Written instruction: Starting at the line that has "country: US" and stopping after the last line, give the lines again, switching "city" to "town" and keeping everything else unchanged. Leave the pictures out.

Collection entries:
□ □ □
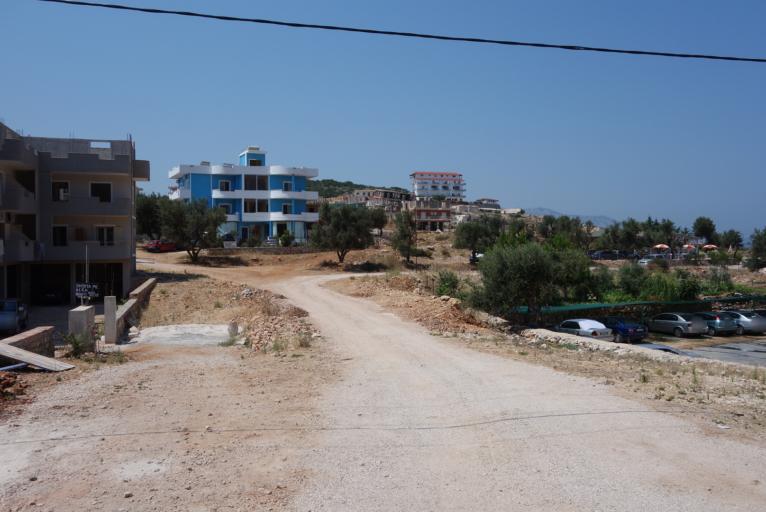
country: AL
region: Vlore
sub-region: Rrethi i Sarandes
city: Xarre
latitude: 39.7789
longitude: 20.0082
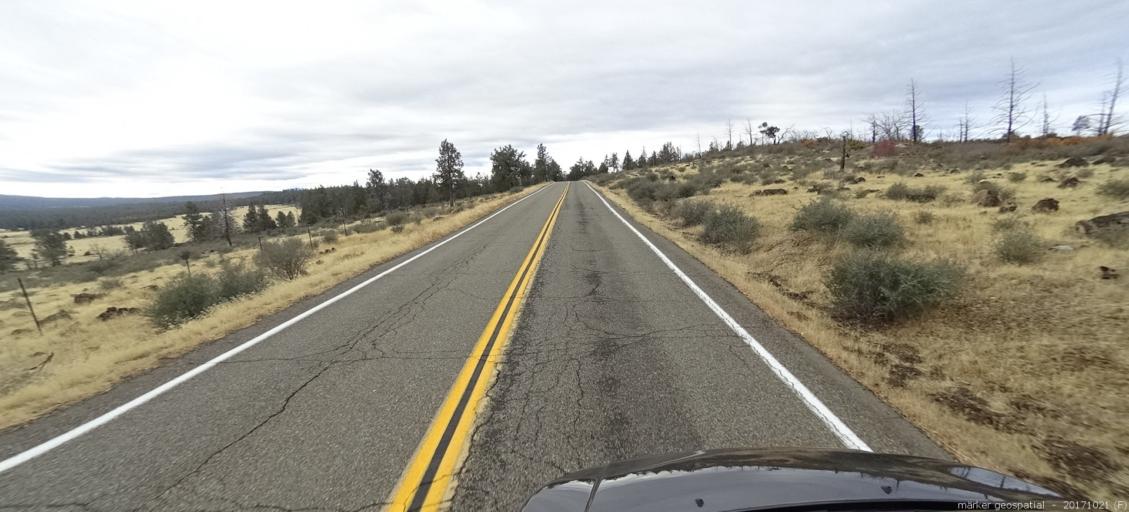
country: US
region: California
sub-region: Shasta County
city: Burney
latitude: 40.9345
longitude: -121.4523
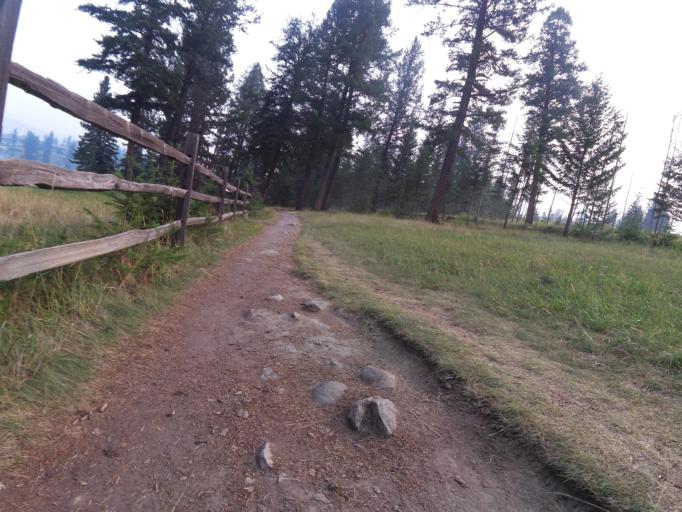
□ □ □
Result for this task:
country: US
region: California
sub-region: Shasta County
town: Burney
latitude: 40.9345
longitude: -121.4523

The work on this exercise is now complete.